Lord Falconer’s Assisted Dying Bill reached Committee Stage in the House of Lords on Friday 7 November. It seeks to legalise assisted suicide (but not euthanasia) for mentally competent adults (aged over 18) with less than six months to live, subject to ‘safeguards’ under a two doctors’ signature model similar to the Abortion Act 1967.
Opponents to the Bill had tactical choices: either to try to kill the bill dead at second reading on 18 July – as they did with a similar bill from Lord Joffe in 2006 – or to strangle it slowly in committee by amending it, if necessary with ‘wrecking’ devices. They have opted for the latter, which means clear arguments against will form part of the official record of the debate. This will effectively stop Falconer complaining that ‘we have not yet had the debate’. Peers will instead literally do it to death.
And so the House of Lords are now debating the bill line by line and considering amendments. Thus far 175 amendments to the bill have been tabled and collated into over 40 groups. Only four of these groups were considered on the first day of committee (7 November) so there is still a long way to go (you can read last Friday’s full debate here). There have even been extra amendments laid for pure comedy value!

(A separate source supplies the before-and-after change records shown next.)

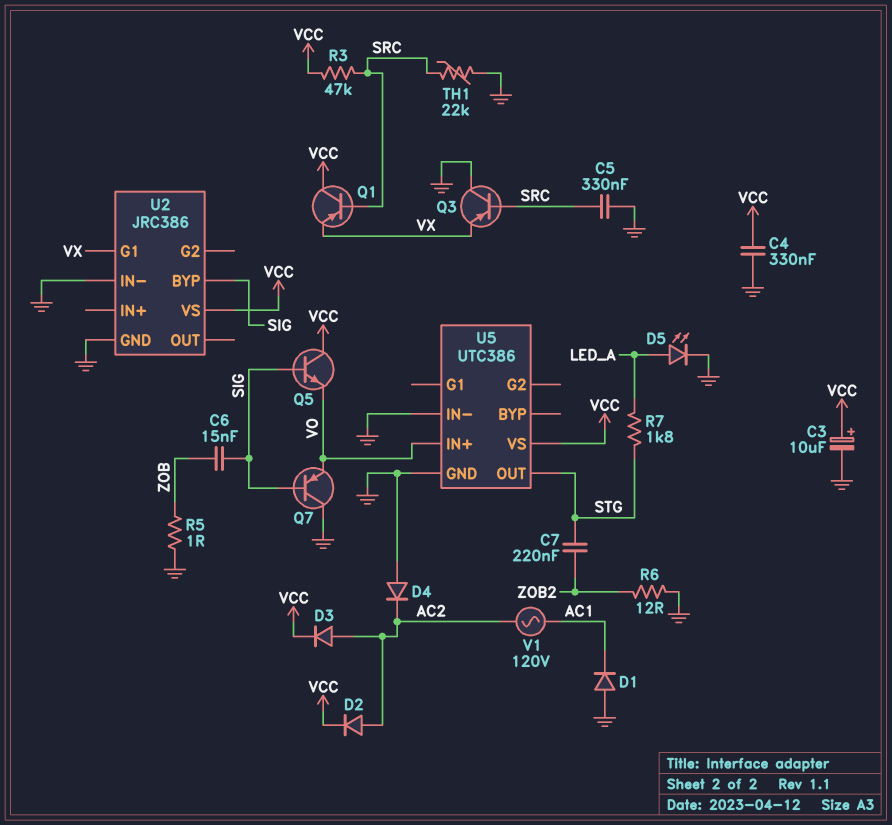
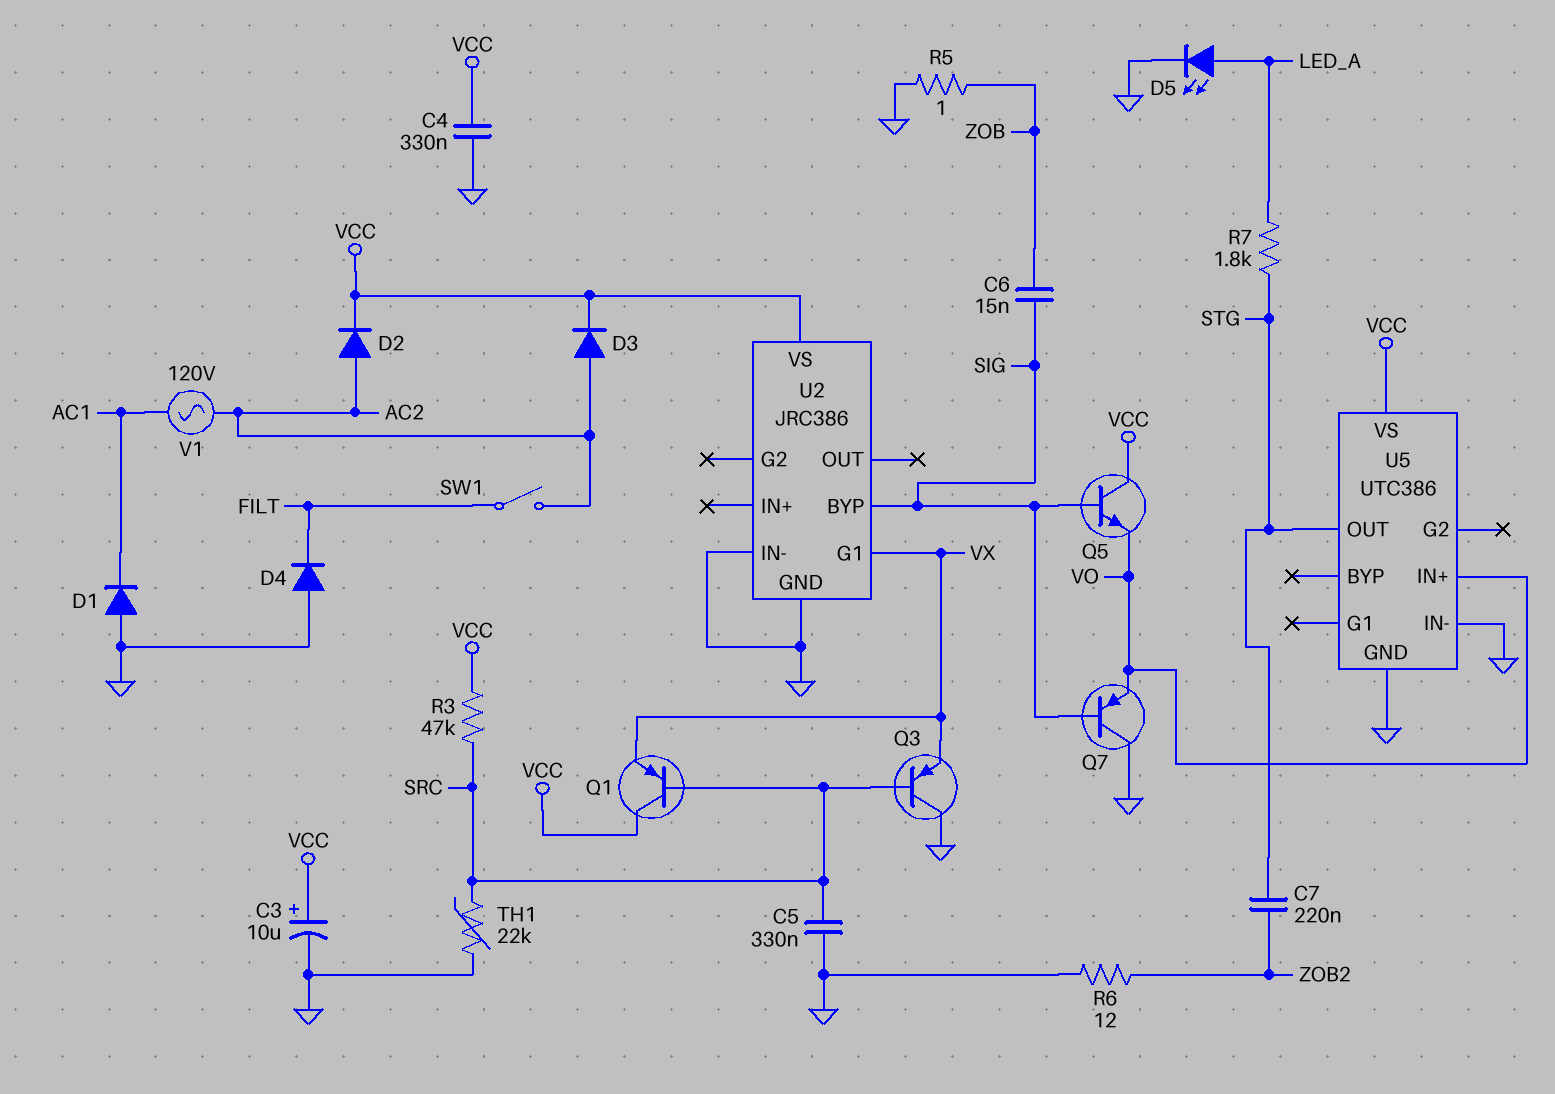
D4: diode (A GND, K AC2) -> diode (A GND, K FILT)
SW1: none -> switch (AC2, FILT)

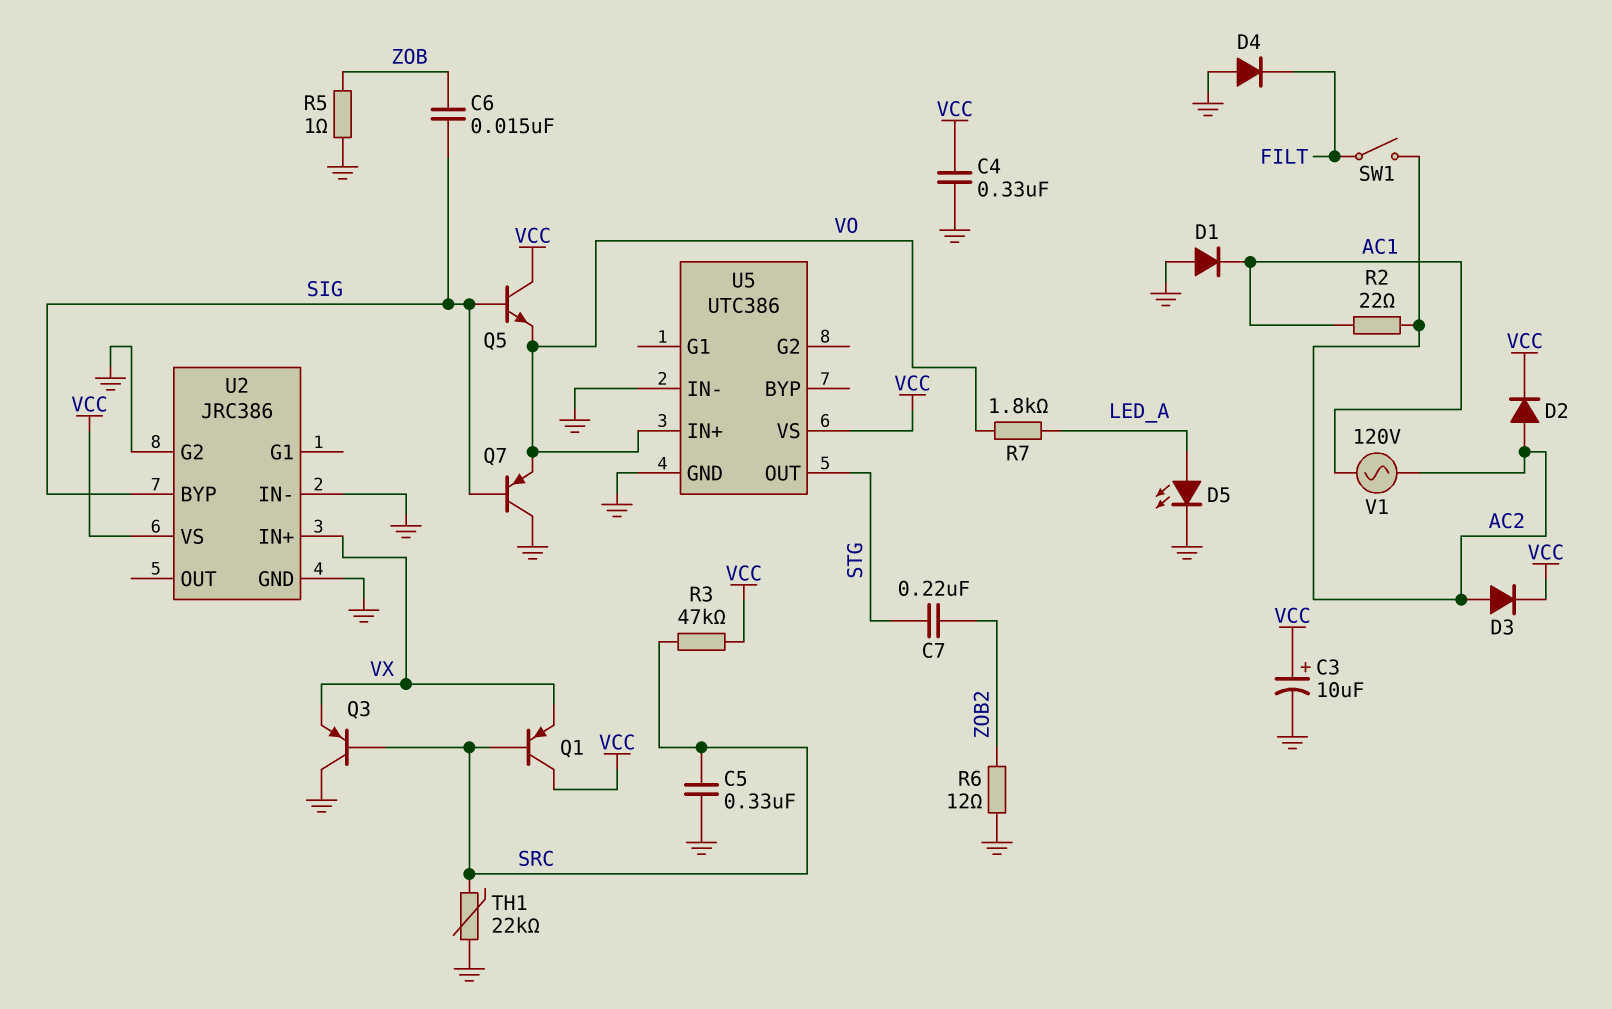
R2: none -> 22 (AC1, AC2)
R7: 1.8k (LED_A, STG) -> 1.8k (LED_A, VO)
U2 pin G1: VX -> none
U2 pin G2: none -> GND
U2 pin IN+: none -> VX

House of Lords protocol requires that each proposed amendment has to receive the offer of debating time so given that there are only three more possible committee days this year to consider it, and no further days have yet been allocated by the government whips, the bill is fast running out of time.
It may not even reach the report and third reading stages necessary for it to clear the House of Lords. And even if it does those on both sides agree that there is no time for it to go through the House of Commons before the general election on 7 May 2015.
This means almost inevitably that the bill will fall and that Lord Falconer will have to start all over again next summer – which he no doubt will do.
The debate now however is still very important as it will form part of the parliamentary record and will influence future discussions. And so we are asking all those opposed to the bill to write to members of the House of Lords urging them to reject the bill at third reading, if it should come to a vote.
One development on 7 November was the ‘acceptance’ of an amendment that judges, not doctors, should take final decisions about whether someone should be given the go-ahead to take their own life. Or at least that is how it was spun by the media. In fact, Lord Pannick (a strong supporter of Falconer), who moved the amendment, was reminded by other peers of the convention not to vote on amendments before report stage, but he pushed it to a vote regardless at a time when his supporters (many of whom left soon afterwards) were present in good numbers.
Those opposed to him then simply sat on their hands and abstained meaning that a formal division was not called for. So in effect the ‘acceptance’ means very little. No amendment stands anyway if the bill falls at third reading and more can be moved at report stage before that.
Lords Pannick’s amendment puts a fearsome onus on judges but also demonstrates one of the weaknesses of Falconer’s bill – the fact that someone on his own side felt moved to tighten his ‘safeguards’ further is further evidence that they are not safe. A fuller analysis of the bill and a paper giving warnings from Oregon where similar legislation was passed are both available on the Care Not Killing website.
These concerns about safety are further confirmed by a new Comres poll which showed that a clear majority of public says there is no safe system of assisted suicide and that more than four in ten believe assisted suicide will be extended beyond the terminally ill if the current law is changed.
Andrew Hawkins, Chairman of ComRes, has commented:
‘The obvious conclusion is that while the public are broadly sympathetic to the rights-based argument in favour of ending lives at the time of a person’s choice, there is widespread concern about the abuse to which any system is likely to be open. These concerns are apparent across three areas – by the medical profession… by unscrupulous relatives, and in terms of pressure to end lives prematurely and on diminishing palliative and other health care resources.’
This latest series of events has all the hallmarks of a phoney war. Regardless, Falconer and his allies will undoubtedly not let the matter rest. The first shots have indeed been fired but this battle will run and run.